RECORD EXCERPTS section start

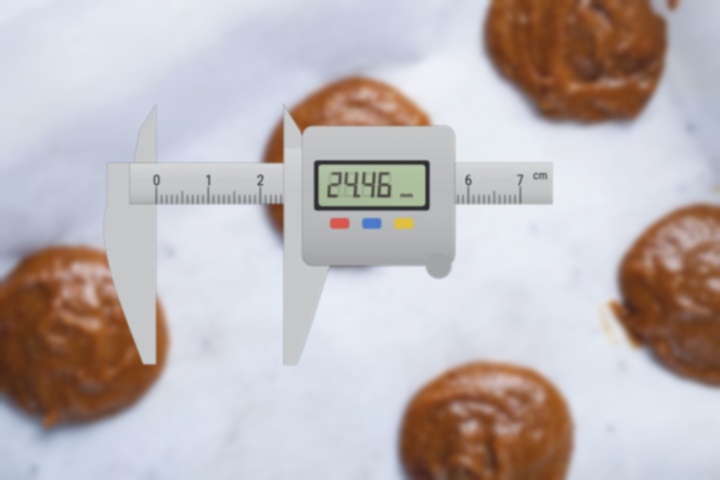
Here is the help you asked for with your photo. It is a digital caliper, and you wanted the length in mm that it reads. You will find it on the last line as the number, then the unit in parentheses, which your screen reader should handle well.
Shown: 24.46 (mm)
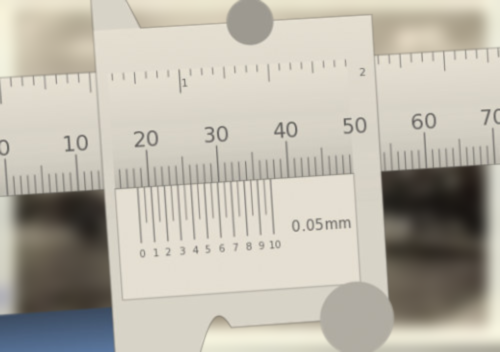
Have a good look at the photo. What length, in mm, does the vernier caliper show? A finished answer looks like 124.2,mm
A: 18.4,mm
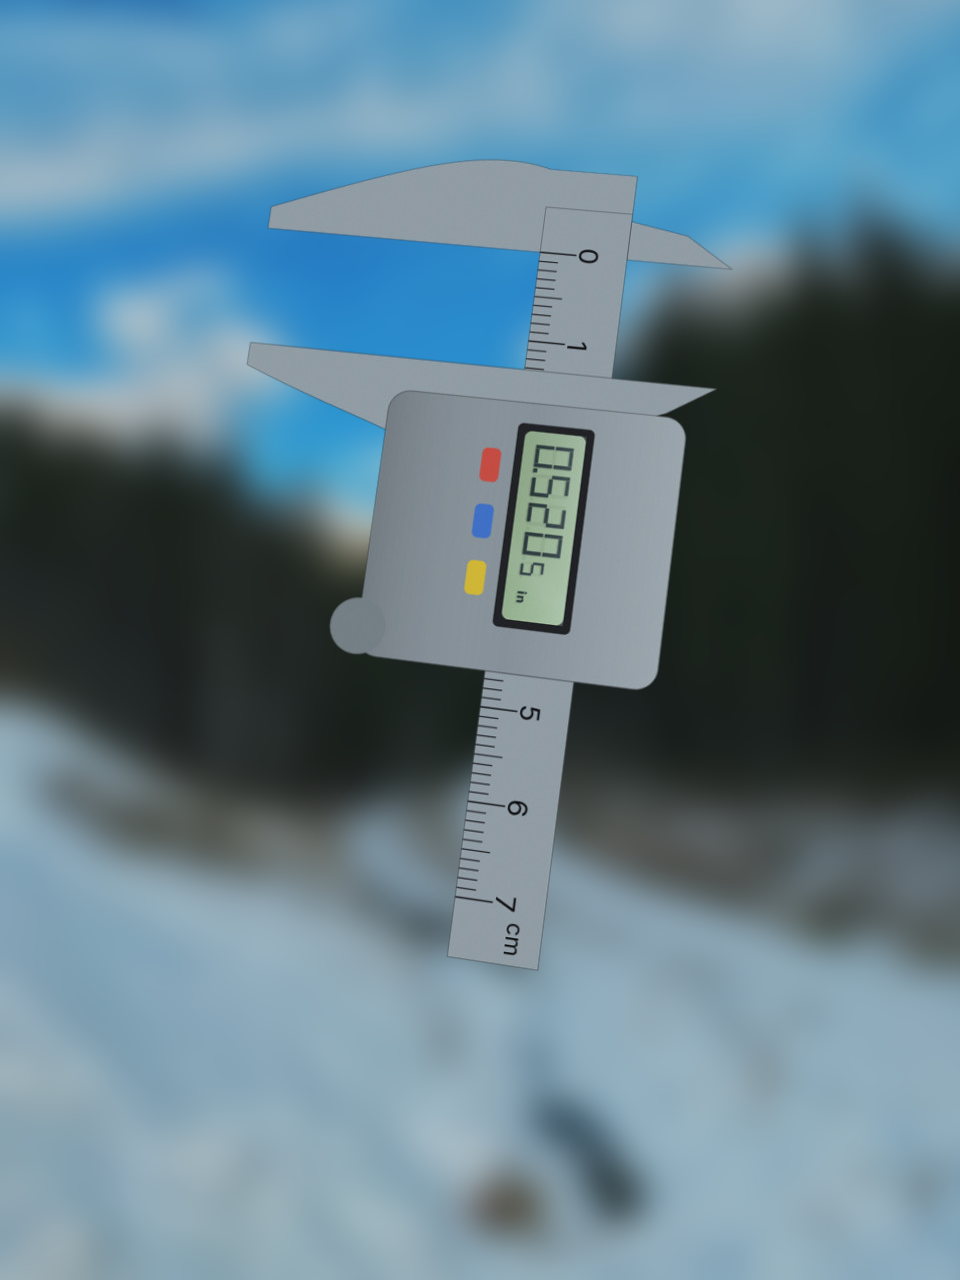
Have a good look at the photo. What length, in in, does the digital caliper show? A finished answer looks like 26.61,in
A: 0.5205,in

RECORD EXCERPTS section end

- _TASK STATEMENT_
Return every line from the rows above that contains the word "looks", copying each one in full.

- _SOLVED PROBLEM_
Have a good look at the photo. What length, in mm, does the vernier caliper show? A finished answer looks like 124.2,mm
Have a good look at the photo. What length, in in, does the digital caliper show? A finished answer looks like 26.61,in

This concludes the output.